ふらりと立ち寄った夕暮れのスーパー。納豆売場にひっそりとたたずむあやしい箱。そこには「テンペ」と書かれていた。「テンペ」って何だろう。私は惹きつけられるようにそれをカゴに入れ、家路を急いだ。
(上泉純)
さて「テンペ」だ。箱の説明によると、「テンペ菌」で大豆を発酵させたインドネシアの食べ物らしい。納豆菌で発酵させれば納豆、テンペ菌ならテンペ。単純明快だ。
早速箱から出して見る。パッケージの内側にはレシピが4つ。主役のテンペは真空パックで包装されている。見た感じ、まんま納豆だ。色はちょっと薄いけれど。
見た目まんま納豆、ということはニオうのか?私ははやる気持ちを抑えて、丁寧にパックを破った。くんくん。あ、普通に豆のにおいだ。煮豆の鍋のフタを開けたときのあのにおいに近い。

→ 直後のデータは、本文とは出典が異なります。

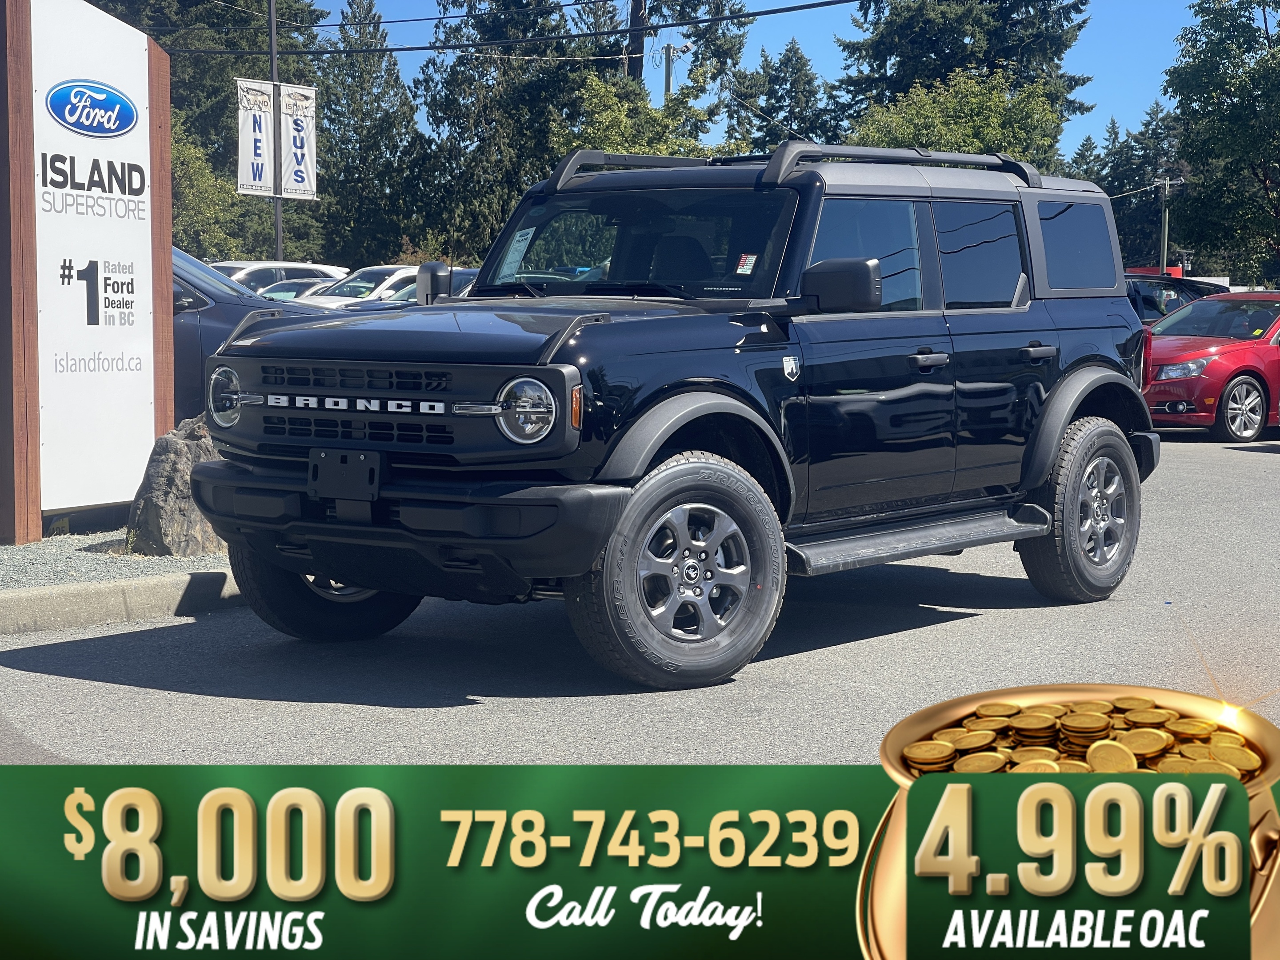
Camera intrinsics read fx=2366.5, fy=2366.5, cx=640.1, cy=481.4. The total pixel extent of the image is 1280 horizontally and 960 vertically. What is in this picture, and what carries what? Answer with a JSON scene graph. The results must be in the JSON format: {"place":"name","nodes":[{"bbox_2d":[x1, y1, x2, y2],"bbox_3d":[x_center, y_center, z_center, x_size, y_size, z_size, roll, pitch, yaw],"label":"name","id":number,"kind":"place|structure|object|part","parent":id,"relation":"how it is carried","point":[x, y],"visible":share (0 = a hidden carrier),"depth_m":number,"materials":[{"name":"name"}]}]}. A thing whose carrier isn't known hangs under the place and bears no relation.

今日の晩ごはんは、パッケージの裏のレシピ集から、「テンペのサラダ」と「揚げテンペ」に決めた。サラダの方は、千切りにしたテンペをレモン醤油で下味を付けてからフライパンで焼き、千切り野菜と合わせてドレッシングをかける。「揚げテンペ」は薄切りにしたテンペをにんにくレモン醤油で下味を付け、油でフライにしてかりかりニンニクを乗せる。簡単そうだ。

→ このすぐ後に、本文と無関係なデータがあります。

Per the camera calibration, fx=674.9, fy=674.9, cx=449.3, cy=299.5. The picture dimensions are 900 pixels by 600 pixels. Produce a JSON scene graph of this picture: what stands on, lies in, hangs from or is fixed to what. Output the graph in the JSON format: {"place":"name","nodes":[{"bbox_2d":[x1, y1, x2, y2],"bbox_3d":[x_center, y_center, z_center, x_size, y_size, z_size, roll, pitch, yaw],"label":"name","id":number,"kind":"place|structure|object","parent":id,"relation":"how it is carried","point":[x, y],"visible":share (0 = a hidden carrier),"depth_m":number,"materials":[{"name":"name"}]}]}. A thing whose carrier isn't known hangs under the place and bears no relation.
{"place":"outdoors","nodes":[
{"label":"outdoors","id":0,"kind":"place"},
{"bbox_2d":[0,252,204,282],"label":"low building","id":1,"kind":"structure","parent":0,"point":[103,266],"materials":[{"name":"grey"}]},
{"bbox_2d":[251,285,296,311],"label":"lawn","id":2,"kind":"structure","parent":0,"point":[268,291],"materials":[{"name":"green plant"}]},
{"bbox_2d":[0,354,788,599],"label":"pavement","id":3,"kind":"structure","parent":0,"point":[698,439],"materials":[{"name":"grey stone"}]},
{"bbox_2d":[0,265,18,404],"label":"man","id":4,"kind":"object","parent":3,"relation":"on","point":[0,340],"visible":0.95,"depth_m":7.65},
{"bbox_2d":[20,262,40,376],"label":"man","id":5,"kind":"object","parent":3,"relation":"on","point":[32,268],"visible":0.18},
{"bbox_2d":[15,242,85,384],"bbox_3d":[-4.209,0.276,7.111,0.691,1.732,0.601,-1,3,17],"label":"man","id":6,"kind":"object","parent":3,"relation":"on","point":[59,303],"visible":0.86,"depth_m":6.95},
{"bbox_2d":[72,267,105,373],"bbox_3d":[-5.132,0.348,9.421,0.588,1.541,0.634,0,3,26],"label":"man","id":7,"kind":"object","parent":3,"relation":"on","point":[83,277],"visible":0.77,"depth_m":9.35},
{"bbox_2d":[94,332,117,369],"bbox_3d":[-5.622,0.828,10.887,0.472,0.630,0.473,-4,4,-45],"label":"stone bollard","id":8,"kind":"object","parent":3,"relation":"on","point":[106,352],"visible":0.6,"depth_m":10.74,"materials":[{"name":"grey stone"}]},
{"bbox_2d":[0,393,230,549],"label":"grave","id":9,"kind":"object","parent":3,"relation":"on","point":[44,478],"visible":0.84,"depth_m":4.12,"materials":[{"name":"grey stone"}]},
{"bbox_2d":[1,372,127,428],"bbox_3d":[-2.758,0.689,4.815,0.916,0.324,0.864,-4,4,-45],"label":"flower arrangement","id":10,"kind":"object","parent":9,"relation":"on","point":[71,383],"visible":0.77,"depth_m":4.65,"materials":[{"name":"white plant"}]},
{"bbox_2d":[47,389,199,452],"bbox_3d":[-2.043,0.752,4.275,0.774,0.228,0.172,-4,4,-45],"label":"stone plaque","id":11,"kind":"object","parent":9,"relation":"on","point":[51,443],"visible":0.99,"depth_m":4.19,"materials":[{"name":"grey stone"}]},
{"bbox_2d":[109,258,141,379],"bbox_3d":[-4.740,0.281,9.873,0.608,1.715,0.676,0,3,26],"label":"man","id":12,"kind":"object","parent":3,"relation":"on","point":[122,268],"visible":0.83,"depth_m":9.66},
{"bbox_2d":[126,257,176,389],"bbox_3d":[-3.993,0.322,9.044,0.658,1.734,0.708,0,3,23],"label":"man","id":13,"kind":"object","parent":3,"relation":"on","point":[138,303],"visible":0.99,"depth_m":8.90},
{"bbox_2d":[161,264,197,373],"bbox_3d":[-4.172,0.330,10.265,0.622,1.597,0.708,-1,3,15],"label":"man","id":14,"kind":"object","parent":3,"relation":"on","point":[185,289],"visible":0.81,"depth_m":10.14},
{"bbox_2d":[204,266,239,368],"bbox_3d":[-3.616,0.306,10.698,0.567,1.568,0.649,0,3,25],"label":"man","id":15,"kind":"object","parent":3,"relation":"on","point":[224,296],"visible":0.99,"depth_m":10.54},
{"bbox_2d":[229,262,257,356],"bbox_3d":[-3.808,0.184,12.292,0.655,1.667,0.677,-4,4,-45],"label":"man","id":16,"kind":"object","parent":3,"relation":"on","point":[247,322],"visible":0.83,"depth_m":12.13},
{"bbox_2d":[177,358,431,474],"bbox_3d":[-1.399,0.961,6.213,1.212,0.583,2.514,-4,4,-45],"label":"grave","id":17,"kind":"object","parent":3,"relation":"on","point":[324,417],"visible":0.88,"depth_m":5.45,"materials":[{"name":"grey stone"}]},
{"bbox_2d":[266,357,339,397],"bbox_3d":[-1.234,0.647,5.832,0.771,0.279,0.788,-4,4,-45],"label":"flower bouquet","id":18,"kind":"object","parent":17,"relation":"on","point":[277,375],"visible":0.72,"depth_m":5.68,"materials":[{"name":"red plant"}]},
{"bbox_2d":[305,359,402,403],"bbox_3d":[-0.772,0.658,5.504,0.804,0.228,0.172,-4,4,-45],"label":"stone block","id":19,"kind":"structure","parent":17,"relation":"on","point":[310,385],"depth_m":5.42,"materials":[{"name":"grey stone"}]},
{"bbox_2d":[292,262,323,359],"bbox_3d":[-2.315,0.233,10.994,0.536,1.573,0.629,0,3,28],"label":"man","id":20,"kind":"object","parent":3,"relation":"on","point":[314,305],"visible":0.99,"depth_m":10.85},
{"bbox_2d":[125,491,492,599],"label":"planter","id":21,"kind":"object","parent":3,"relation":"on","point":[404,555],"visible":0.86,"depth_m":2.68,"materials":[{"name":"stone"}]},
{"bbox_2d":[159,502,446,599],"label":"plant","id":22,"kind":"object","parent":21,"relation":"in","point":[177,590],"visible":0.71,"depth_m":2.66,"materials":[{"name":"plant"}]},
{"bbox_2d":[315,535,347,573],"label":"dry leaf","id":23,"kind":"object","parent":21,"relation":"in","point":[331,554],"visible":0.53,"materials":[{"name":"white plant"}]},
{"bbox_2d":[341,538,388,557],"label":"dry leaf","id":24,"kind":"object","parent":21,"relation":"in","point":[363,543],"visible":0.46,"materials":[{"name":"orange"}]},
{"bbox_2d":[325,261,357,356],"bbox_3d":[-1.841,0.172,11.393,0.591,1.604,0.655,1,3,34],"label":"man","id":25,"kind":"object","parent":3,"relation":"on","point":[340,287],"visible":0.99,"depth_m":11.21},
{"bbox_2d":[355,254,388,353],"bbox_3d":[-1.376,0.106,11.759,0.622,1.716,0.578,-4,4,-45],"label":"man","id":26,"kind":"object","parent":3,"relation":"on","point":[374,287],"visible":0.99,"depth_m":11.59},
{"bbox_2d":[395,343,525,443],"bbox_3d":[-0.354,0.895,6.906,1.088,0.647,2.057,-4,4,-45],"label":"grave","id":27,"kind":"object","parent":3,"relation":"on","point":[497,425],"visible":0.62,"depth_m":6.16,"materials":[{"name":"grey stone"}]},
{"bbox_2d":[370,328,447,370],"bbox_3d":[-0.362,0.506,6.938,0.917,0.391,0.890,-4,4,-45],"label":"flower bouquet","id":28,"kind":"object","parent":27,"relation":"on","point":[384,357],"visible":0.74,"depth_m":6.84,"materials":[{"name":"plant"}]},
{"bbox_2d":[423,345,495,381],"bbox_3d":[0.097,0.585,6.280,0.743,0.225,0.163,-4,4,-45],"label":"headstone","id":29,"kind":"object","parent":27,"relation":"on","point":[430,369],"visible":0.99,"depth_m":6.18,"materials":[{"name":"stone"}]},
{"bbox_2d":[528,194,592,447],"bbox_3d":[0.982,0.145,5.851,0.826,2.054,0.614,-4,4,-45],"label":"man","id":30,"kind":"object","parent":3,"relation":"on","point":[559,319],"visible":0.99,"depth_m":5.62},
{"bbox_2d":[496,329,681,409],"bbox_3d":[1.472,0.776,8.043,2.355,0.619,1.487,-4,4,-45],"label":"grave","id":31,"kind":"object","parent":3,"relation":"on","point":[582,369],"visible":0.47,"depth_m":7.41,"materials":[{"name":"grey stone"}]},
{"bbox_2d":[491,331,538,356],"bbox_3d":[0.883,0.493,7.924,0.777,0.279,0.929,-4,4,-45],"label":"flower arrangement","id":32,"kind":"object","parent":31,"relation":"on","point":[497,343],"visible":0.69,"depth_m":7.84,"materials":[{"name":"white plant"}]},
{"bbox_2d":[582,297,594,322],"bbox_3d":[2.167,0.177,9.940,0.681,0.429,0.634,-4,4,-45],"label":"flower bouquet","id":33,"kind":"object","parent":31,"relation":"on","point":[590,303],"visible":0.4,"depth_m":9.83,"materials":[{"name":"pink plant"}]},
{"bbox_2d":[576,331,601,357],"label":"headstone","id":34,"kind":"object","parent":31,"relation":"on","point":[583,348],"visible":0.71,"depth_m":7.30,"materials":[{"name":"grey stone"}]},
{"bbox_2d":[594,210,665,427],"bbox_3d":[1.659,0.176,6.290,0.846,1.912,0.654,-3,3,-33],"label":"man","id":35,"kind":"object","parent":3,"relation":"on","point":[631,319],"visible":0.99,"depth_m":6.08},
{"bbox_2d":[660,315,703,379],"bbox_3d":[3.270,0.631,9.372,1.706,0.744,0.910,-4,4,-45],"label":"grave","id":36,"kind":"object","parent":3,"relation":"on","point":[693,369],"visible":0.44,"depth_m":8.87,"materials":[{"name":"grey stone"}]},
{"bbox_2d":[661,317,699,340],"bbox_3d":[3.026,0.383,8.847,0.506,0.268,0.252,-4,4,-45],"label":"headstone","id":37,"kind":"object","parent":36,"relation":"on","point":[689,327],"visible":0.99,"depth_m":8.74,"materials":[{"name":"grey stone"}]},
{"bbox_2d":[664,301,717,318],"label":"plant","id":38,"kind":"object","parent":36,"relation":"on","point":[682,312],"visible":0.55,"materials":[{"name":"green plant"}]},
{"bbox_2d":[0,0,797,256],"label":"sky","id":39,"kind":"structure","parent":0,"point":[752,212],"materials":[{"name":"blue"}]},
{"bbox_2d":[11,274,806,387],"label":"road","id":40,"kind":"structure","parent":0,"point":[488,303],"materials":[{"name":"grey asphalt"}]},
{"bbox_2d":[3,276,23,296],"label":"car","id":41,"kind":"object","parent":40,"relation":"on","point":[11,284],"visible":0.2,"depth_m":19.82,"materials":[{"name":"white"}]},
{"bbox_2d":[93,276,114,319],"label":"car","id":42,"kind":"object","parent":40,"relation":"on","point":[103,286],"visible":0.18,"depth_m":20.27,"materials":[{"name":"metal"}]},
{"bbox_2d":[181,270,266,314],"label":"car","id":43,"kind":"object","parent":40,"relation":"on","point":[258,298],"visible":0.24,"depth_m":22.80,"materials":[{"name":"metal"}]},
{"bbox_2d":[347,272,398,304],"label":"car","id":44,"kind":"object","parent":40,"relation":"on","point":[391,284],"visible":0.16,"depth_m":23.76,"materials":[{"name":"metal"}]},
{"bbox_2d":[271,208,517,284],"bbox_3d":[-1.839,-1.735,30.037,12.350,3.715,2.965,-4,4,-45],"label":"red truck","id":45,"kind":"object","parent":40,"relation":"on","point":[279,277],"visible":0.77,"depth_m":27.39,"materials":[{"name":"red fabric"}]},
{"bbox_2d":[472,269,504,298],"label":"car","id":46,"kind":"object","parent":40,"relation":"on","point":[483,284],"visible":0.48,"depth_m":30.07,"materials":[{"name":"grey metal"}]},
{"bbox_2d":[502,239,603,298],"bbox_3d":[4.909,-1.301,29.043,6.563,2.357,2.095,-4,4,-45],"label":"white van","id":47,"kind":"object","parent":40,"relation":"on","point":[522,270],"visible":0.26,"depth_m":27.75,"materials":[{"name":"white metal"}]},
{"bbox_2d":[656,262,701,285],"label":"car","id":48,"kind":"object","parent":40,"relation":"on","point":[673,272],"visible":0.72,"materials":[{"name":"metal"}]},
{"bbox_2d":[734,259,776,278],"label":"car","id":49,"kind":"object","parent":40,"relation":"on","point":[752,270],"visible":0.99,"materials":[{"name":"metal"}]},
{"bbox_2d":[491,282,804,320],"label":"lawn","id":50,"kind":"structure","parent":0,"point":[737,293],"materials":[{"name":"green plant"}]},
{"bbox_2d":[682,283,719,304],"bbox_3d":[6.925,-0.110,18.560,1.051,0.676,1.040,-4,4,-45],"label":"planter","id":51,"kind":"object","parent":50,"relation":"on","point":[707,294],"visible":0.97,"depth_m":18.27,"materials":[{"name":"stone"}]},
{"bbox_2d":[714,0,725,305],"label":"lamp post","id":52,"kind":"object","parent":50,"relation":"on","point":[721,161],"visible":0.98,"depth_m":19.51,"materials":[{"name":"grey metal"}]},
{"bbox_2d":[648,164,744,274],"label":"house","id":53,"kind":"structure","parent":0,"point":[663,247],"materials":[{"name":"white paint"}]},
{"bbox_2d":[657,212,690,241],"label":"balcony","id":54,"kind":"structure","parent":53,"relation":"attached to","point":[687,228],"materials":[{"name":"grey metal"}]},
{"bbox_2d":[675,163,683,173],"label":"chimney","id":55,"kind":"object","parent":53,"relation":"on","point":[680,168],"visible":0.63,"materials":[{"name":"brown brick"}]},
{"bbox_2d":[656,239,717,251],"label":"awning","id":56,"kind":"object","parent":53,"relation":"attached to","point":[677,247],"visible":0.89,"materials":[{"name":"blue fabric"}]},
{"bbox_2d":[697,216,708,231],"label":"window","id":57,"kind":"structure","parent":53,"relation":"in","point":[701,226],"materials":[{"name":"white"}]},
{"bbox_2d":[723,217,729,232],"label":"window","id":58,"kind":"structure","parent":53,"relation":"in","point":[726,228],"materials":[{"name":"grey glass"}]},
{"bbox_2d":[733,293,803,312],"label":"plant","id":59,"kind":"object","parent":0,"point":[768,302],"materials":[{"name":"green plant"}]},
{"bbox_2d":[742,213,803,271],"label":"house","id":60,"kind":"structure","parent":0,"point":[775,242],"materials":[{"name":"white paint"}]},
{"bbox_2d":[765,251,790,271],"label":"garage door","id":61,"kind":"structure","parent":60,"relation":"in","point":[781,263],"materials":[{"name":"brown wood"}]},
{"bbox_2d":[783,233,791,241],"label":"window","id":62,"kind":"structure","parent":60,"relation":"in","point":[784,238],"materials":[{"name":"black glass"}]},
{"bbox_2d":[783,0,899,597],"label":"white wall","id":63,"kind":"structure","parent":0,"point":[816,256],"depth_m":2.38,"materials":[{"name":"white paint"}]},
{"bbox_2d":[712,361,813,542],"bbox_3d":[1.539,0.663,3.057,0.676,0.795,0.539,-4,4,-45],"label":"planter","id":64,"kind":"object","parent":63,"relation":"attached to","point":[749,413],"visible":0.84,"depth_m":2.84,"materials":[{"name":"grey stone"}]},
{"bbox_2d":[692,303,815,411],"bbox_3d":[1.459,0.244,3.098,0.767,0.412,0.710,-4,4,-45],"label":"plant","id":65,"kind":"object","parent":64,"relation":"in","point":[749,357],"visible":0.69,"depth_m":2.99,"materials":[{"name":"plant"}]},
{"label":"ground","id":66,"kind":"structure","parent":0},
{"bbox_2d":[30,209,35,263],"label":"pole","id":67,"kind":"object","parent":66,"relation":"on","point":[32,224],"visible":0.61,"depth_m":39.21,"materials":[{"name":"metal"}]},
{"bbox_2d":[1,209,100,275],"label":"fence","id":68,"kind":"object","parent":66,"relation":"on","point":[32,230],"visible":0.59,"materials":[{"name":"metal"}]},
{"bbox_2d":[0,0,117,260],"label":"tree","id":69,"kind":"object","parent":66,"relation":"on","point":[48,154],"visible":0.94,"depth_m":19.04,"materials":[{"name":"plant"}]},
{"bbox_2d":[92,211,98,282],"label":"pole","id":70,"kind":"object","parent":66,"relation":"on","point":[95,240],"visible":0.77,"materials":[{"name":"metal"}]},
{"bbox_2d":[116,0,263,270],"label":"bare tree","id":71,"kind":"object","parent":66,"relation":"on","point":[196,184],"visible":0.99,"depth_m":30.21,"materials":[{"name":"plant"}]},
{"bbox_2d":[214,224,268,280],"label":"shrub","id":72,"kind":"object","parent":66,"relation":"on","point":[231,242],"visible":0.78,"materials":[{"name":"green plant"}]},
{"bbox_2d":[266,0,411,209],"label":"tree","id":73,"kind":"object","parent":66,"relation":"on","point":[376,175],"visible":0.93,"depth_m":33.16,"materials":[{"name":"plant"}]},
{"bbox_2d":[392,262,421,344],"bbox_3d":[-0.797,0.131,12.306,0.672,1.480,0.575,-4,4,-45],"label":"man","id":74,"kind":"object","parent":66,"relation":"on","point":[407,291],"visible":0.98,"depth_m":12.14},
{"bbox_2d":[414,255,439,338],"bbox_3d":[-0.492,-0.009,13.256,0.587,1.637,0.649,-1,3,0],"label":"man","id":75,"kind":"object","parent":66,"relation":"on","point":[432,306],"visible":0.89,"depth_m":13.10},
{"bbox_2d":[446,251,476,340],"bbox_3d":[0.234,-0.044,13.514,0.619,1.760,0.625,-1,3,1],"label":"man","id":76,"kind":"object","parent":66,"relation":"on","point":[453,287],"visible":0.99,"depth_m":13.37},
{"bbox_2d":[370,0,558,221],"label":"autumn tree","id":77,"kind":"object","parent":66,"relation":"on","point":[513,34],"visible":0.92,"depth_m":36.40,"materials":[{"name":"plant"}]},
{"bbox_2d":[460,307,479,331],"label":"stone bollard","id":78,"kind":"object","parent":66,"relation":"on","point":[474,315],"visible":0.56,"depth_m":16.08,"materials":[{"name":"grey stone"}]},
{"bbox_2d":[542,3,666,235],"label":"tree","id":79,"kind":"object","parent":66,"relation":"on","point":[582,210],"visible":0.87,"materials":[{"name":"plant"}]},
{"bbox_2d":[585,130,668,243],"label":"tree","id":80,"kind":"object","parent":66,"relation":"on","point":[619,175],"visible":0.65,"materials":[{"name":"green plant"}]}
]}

あっという間にできあがり。サラダには、大根、キュウリ、タマネギ、人参の千切りを加えた。ドレッシングは、オリーブオイル、砂糖、醤油、こしょうを合わせたものと書かれている。ちょっとなめてみたら、まんま「みたらし団子のたれの味」なのでちょっと不安になった。お酢を加えたいが、これもインドネシア風なのだと自分を納得させる。
揚げテンペの方は、そのままだと大雑把な居酒屋風なので、ししとうの丸揚げとミニトマト、かりかりに揚げ焼きした目玉焼きを添えてみた。
まずサラダを口に運ぶ。む、意外なまでにうまい。味の傾向としてはちょっとえぐみのある大豆の水煮だが、件のみたらしのタレ風のドレッシングがよく合う。特にタマネギと一緒に口に入れるとおいしい。揚げテンペは文句なしに美味。サラダより高温で熱しているせいか、大豆の甘みと焦げた醤油の味がいい感じ。かりかりニンニクもよく合っている。目玉焼きのゆるい黄身をからめて口に運ぶと、これまたアジアなお味がなかなかよろしい。
かくして謎の食べ物「テンペ」はもっとメジャーになるべきポテンシャルを秘めた実力者であることがわかった。